The ban on access for supporting organizations means that the people living there are almost completely cut off from any medical care. Vulnerable persons such as children, people with chronic diseases and pregnant women are particularly affected. For them, the current situation can become life-threatening.
After the energy-sapping attempts to cross the border, which often end in a violent pushback, people return to Bosnia physically and psychologically exhausted – sometimes seriously injured. They can only communicate with doctors via social networks. However, the Croatian police systematically destroys the cell phones of the PoM during every pushback, which makes the so important communication to aid organizations even more difficult.
Cold as an additional complication
Due to the cold snap at the beginning of April, the health of many PoM has greatly deteriorated. They are living in ruins without stoves or even in tents, which makes them particularly mercilessly exposed to the cold. Many people are now struggling with cold symptoms, especially fever, sore throat and cough.

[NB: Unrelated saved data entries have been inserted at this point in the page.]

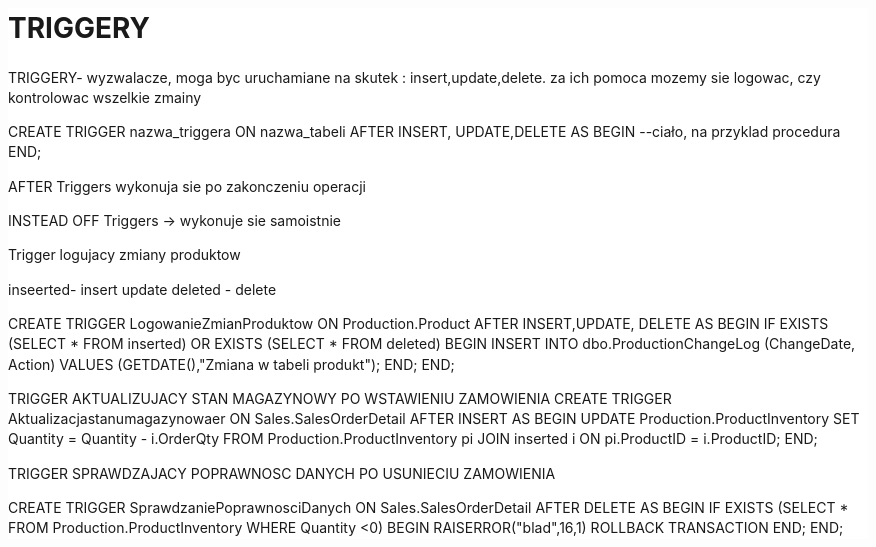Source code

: #                                               TRIGGERY
TRIGGERY- wyzwalacze, moga byc uruchamiane na skutek : insert,update,delete. za ich pomoca mozemy sie logowac, czy kontrolowac wszelkie zmainy

CREATE TRIGGER nazwa_triggera
ON nazwa_tabeli
AFTER INSERT, UPDATE,DELETE
AS
BEGIN
    --ciało, na przyklad procedura
END;

AFTER Triggers wykonuja sie po zakonczeniu operacji

INSTEAD OFF Triggers -> wykonuje sie samoistnie


Trigger logujacy zmiany produktow

inseerted- insert update
deleted -  delete


CREATE TRIGGER LogowanieZmianProduktow
ON Production.Product
AFTER INSERT,UPDATE, DELETE
AS
BEGIN
    IF EXISTS (SELECT * FROM inserted) OR EXISTS (SELECT * FROM deleted)
    BEGIN
        INSERT INTO dbo.ProductionChangeLog (ChangeDate, Action)
        VALUES (GETDATE(),"Zmiana w tabeli produkt");
    END;
END;


TRIGGER AKTUALIZUJACY STAN MAGAZYNOWY PO WSTAWIENIU ZAMOWIENIA
CREATE TRIGGER Aktualizacjastanumagazynowaer
ON Sales.SalesOrderDetail
AFTER INSERT
AS
BEGIN
    UPDATE Production.ProductInventory
    SET Quantity = Quantity - i.OrderQty
    FROM Production.ProductInventory pi
    JOIN inserted i ON pi.ProductID = i.ProductID;
END;

TRIGGER SPRAWDZAJACY POPRAWNOSC DANYCH PO USUNIECIU ZAMOWIENIA

CREATE TRIGGER SprawdzaniePoprawnosciDanych
ON Sales.SalesOrderDetail
AFTER DELETE
AS
BEGIN
    IF EXISTS (SELECT * FROM Production.ProductInventory WHERE Quantity <0)
    BEGIN
        RAISERROR("blad",16,1)
        ROLLBACK TRANSACTION
    END;
END;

Another common medical problem is dental problems. Lack of hygiene, contaminated water and the generally difficult living conditions lead to massive dental problems and severe pain. There is no hope for adequate dental treatment in the village – thus painkillers are the only “solution”. For months, people have to take stronger and stronger painkillers to be able to bear the pain.
People with chronic mental or physical illnesses keep running out of their essential medications. These are also often systematically taken and disposed of during police evictions or pushbacks. New medications are difficult to obtain and would normally have to be administered under close medical supervision, but this is impossible in the current situation.
As long as the exclusion zone is illegally maintained by the Bosnian authorities, adequate medical care for the people in the border region remains impossible.
*Military Barrier Zone: This is a border area which has been declared as a military zone. This means that this area is only accessible to PoM and locals. For all support structures, including registered organisations such as the IOM, it is sealed off and not accessible via public road.